> _TASK PROMPT_: The response should repeat word for word every line below from the one with "thumb mcp: (97, 99)" to the one with "pinky pip: (155, 283)", inclusive, and nothing else; leave pictures out.

....

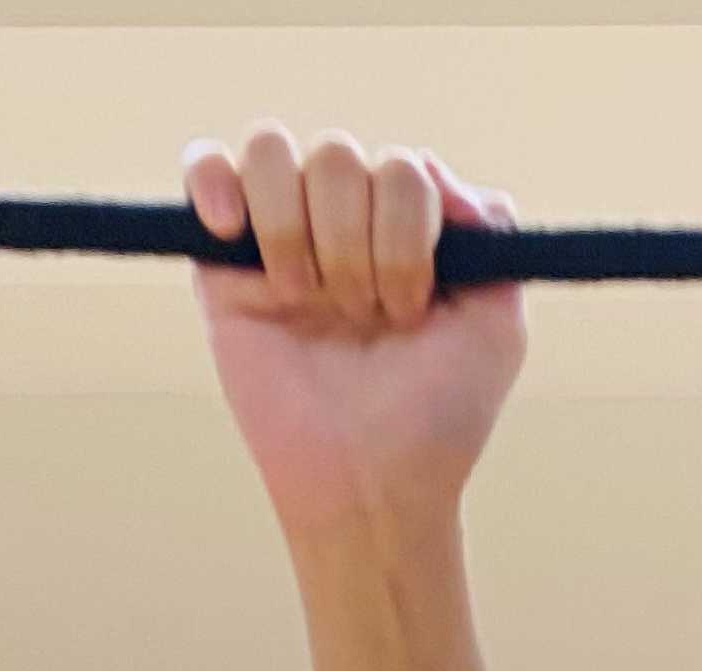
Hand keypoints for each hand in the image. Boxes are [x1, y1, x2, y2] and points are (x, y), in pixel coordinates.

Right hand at [185, 130, 528, 541]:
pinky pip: (205, 168)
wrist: (372, 486)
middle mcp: (345, 223)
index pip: (402, 166)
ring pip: (272, 153)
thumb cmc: (437, 417)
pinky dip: (215, 182)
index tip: (413, 309)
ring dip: (295, 230)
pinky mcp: (224, 266)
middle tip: (363, 318)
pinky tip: (232, 232)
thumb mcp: (497, 327)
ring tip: (309, 303)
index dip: (407, 233)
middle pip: (337, 156)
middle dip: (355, 243)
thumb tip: (428, 165)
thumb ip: (489, 230)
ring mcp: (283, 239)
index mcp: (406, 228)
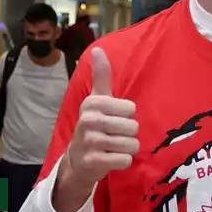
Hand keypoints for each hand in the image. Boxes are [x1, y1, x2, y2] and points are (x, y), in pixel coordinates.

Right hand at [61, 47, 139, 195]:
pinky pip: (125, 160)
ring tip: (113, 147)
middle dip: (128, 134)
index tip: (113, 118)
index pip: (131, 108)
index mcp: (93, 103)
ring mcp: (90, 142)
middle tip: (114, 135)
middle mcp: (89, 120)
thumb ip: (101, 75)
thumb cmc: (94, 125)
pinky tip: (111, 159)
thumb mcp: (97, 99)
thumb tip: (98, 49)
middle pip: (133, 127)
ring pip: (131, 145)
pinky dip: (122, 162)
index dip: (127, 116)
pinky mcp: (94, 162)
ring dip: (127, 148)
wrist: (78, 159)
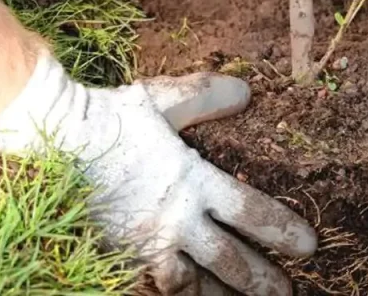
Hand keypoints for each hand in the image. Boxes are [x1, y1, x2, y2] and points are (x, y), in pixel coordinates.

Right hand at [0, 51, 316, 295]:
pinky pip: (155, 283)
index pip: (249, 212)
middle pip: (229, 260)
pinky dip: (176, 293)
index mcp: (191, 179)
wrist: (61, 138)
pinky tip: (185, 295)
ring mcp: (147, 241)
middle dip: (261, 278)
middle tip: (287, 292)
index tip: (306, 246)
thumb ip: (206, 95)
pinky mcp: (121, 252)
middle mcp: (174, 218)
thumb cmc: (115, 117)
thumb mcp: (164, 99)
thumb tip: (246, 92)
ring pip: (193, 283)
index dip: (281, 230)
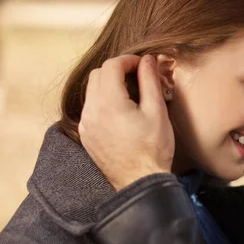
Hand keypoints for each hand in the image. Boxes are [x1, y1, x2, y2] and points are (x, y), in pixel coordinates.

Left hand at [78, 54, 174, 190]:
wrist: (140, 183)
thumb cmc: (153, 148)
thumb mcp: (157, 111)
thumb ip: (150, 81)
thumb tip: (148, 60)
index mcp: (109, 102)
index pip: (111, 66)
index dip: (128, 60)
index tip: (144, 65)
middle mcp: (91, 111)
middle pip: (97, 75)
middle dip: (117, 70)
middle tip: (138, 76)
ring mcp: (86, 124)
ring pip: (92, 91)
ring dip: (108, 84)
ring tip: (130, 93)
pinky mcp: (86, 136)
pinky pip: (90, 108)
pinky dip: (103, 101)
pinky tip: (120, 110)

....

> _TASK OUTPUT_:
thumb mcp: (97, 99)
thumb tip: (98, 49)
middle pip: (133, 127)
ring pip: (131, 145)
pinky dip: (122, 162)
index dip: (127, 116)
pinky mcp: (94, 162)
ring dip: (127, 148)
wrist: (78, 159)
Hand keypoints for each hand in the image. Boxes are [x1, y1, x2, y2] and points are (x, y), in pixel coordinates.

Right hand at [0, 51, 316, 295]:
pinky pip: (155, 283)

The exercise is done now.